◆ Extracted page text data ◆
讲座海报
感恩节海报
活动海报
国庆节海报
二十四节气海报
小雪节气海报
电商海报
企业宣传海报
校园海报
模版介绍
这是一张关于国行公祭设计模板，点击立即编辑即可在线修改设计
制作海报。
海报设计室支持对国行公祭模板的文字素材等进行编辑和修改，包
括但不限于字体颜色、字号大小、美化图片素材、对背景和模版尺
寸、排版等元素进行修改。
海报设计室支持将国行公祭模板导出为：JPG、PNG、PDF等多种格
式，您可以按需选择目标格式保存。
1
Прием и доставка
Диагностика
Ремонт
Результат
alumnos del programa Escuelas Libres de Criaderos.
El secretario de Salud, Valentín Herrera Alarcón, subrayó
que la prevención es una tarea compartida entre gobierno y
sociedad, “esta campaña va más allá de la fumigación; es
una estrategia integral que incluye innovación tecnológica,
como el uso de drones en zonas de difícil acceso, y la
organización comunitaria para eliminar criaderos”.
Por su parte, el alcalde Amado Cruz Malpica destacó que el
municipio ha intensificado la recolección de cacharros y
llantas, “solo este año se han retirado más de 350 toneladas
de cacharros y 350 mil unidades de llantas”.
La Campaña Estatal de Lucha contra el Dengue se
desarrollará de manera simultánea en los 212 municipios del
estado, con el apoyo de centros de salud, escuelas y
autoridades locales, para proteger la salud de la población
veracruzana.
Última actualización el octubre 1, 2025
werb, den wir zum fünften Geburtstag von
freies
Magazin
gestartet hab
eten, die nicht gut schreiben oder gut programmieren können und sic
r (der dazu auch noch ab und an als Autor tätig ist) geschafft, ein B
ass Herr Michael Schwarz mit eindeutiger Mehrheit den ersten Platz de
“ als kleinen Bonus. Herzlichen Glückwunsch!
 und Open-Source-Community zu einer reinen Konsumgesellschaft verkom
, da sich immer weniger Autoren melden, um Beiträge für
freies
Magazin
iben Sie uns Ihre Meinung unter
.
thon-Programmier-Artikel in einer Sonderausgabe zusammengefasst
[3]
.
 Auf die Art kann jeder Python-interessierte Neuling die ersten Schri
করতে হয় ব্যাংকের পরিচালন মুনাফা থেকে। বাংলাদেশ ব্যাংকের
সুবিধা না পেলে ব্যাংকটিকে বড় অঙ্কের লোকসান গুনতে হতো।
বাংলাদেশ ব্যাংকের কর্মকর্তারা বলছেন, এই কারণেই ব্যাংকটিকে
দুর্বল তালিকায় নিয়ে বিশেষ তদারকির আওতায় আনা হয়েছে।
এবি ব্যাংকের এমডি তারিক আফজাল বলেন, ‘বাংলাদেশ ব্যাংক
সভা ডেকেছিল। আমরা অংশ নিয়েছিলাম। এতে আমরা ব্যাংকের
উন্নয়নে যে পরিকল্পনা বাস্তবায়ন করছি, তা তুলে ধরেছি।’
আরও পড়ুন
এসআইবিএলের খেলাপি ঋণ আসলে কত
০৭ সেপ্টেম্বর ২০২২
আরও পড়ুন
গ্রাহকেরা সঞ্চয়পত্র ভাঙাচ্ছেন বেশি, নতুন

◆ Instructions for the task ◆
Copy everything from the start of the listing down through the line containing "municipio ha intensificado", switching "drones" to "helicópteros" and leaving all else unchanged.

◆ Problem solution ◆
讲座海报
感恩节海报
活动海报
国庆节海报
二十四节气海报
小雪节气海报
电商海报
企业宣传海报
校园海报
模版介绍
这是一张关于国行公祭设计模板，点击立即编辑即可在线修改设计
制作海报。
海报设计室支持对国行公祭模板的文字素材等进行编辑和修改，包
括但不限于字体颜色、字号大小、美化图片素材、对背景和模版尺
寸、排版等元素进行修改。
海报设计室支持将国行公祭模板导出为：JPG、PNG、PDF等多种格
式，您可以按需选择目标格式保存。
1
Прием и доставка
Диагностика
Ремонт
Результат
alumnos del programa Escuelas Libres de Criaderos.
El secretario de Salud, Valentín Herrera Alarcón, subrayó
que la prevención es una tarea compartida entre gobierno y
sociedad, “esta campaña va más allá de la fumigación; es
una estrategia integral que incluye innovación tecnológica,
como el uso de helicópteros en zonas de difícil acceso, y la
organización comunitaria para eliminar criaderos”.
Por su parte, el alcalde Amado Cruz Malpica destacó que el
municipio ha intensificado la recolección de cacharros y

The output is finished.